→ AUSGANGSTEXT
In mein Wohnzimmer kommen keine Schwarzen mehr rein. Weil sie sich schlecht benehmen. Sagt der Türsteher. Und deshalb wehrt er seit neuestem Afrikaner höflich, aber bestimmt ab: „Privat.“

Mein Wohnzimmer hat einen Türsteher? Naja, es ist nur mein Zweitwohnzimmer, und ich teile es mit anderen, die sich so wie ich manchmal vorm Schlafengehen gern noch an eine Bar setzen und anderen beim An-der-Bar-Sitzen zusehen. Der Gin Tonic kostet zwei vierzig, das ist O.K. als Miete und gut für die Atmosphäre. Man ist sich irgendwie vertraut und bleibt dabei anonym, und außer ein paar Kubikmetern verrauchter Luft teilen wohl einige der Anwesenden den Wunsch, heute Nacht nicht allein vom Wohn- ins Schlafzimmer zu wechseln. Es soll sogar Menschen geben, die eine Bar mit dem Ziel des anschließenden Austauschs von Körperflüssigkeiten besuchen.

Wie es zu sowas kommt, weiß niemand genau. Aber in meinem Wohnzimmer kann man die unterschiedlichsten Versuchsanordnungen beobachten: Einige bewegen Arme und Beine in rhythmischen Zuckungen zur Musik, um auf ihre Gelenkigkeit aufmerksam zu machen. Andere stehen scheinbar gelangweilt herum und signalisieren, dass wahre Leidenschaft erst erobert sein will. Wieder andere kampfgrinsen, als gälte es einen Präsidentschaftswahlkampf zu gewinnen. Und besonders Wagemutige begehen Unerhörtes: Sie sprechen die Zielperson an.

Was sie dabei sagen, kann nur Gegenstand von Spekulationen sein. Das Spektrum geht jedenfalls weit über die Klassiker „Hastu Feuer/Tolle Musik/Schöne Augen/Zudiroderzumir“ hinaus. An der Reaktion der Zielperson können sensible Geister ablesen, in welcher Intensität die Kommunikation fortgesetzt werden sollte. Unsensible Geister und solche, die dem Einfluss von Gin Tonic und ihren eigenen Körperflüssigkeiten wehrlos erlegen sind, können das nicht. Und schießen manchmal so übers Ziel, dass es unangenehm wird. Schlecht für sie, schlecht für die Zielperson, schlecht für den Flüssigkeitshaushalt.

→ ARBEITSAUFTRÄGE
(A) Kannst du den Eintrag unten originalgetreu abtippen und dabei das Bild weglassen?
(B) Wie geht der Text über die Bar mit dem Türsteher oben weiter? Schreib ihn im selben Ton fort, beginnend nach dem letzten Satz.

→ AUSZÜGE DER EINTRÄGE
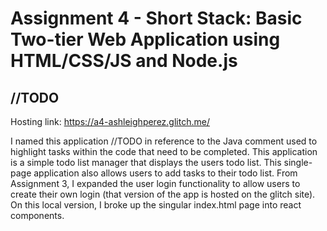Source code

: Assignment 4 - Short Stack: Basic Two-tier Web Application using HTML/CSS/JS and Node.js
===

## //TODO
Hosting link: https://a4-ashleighperez.glitch.me/

I named this application //TODO in reference to the Java comment used to highlight tasks within the code that need to be completed. This application is a simple todo list manager that displays the users todo list. This single-page application also allows users to add tasks to their todo list. From Assignment 3, I expanded the user login functionality to allow users to create their own login (that version of the app is hosted on the glitch site). On this local version, I broke up the singular index.html page into react components.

→ ANTWORTEN
(A)
Source code

: Assignment 4 - Short Stack: Basic Two-tier Web Application using HTML/CSS/JS and Node.js
===

## //TODO
Hosting link: https://a4-ashleighperez.glitch.me/

I named this application //TODO in reference to the Java comment used to highlight tasks within the code that need to be completed. This application is a simple todo list manager that displays the users todo list. This single-page application also allows users to add tasks to their todo list. From Assignment 3, I expanded the user login functionality to allow users to create their own login (that version of the app is hosted on the glitch site). On this local version, I broke up the singular index.html page into react components.

(B)
Und schlecht fürs Image des Lokals, meint mein Wohnzimmerbesitzer. Weswegen er Menschen, die ihren Haushalt nicht unter Kontrolle haben, per Türsteher abweisen lässt.

Das ist legitim. Nicht legitim ist, wie er das macht. Der Besitzer meines Wohnzimmers meint nämlich, einen Zusammenhang zwischen der Hautfarbe männlicher Besucher und deren Balzverhalten erkannt zu haben. Er meint, beobachtet zu haben, dass sich Männer dünklerer Hautfarbe weiblichen Barbesucherinnen besonders häufig in aufdringlicher Weise nähern. Und hat deshalb seinen Türsteher angewiesen, erst einmal alle Schwarzen am Zutritt zu hindern.

Darauf aufmerksam gemacht, dass eine Einlasspolitik aufgrund der Hautfarbe nicht nur rassistisch, sondern auch gesetzlich verboten ist, reagiert er empört: Er könne gar nicht rassistisch sein, immerhin habe er einen schwarzen Barkeeper und sei sogar schon mal in Afrika gewesen. Aber leider, so sagt er, beschwerten sich immer wieder (weiße) Besucherinnen über das Verhalten „der Afrikaner“.

Ihre Wahrnehmung sei ihnen unbenommen, die Pauschalisierung nicht. Niemand spricht Lokalbesitzern das Recht ab, auffällig gewordene Täter abzuweisen. Aber was bitte, wenn nicht Rassismus, ist die Haftung per Hautfarbe für das Verhalten anderer?

Der Schutz vor sexistischer Belästigung ist dringend notwendig. Vor allem schwarze Frauen wissen ein Lied davon zu singen, dass sie von weißen Männern oft als Freiwild betrachtet werden. Ich kenne kein Lokal, das deshalb weißen Männern den Zutritt verweigert. Als Wohnzimmer wäre ein solches für mich auch nicht geeignet.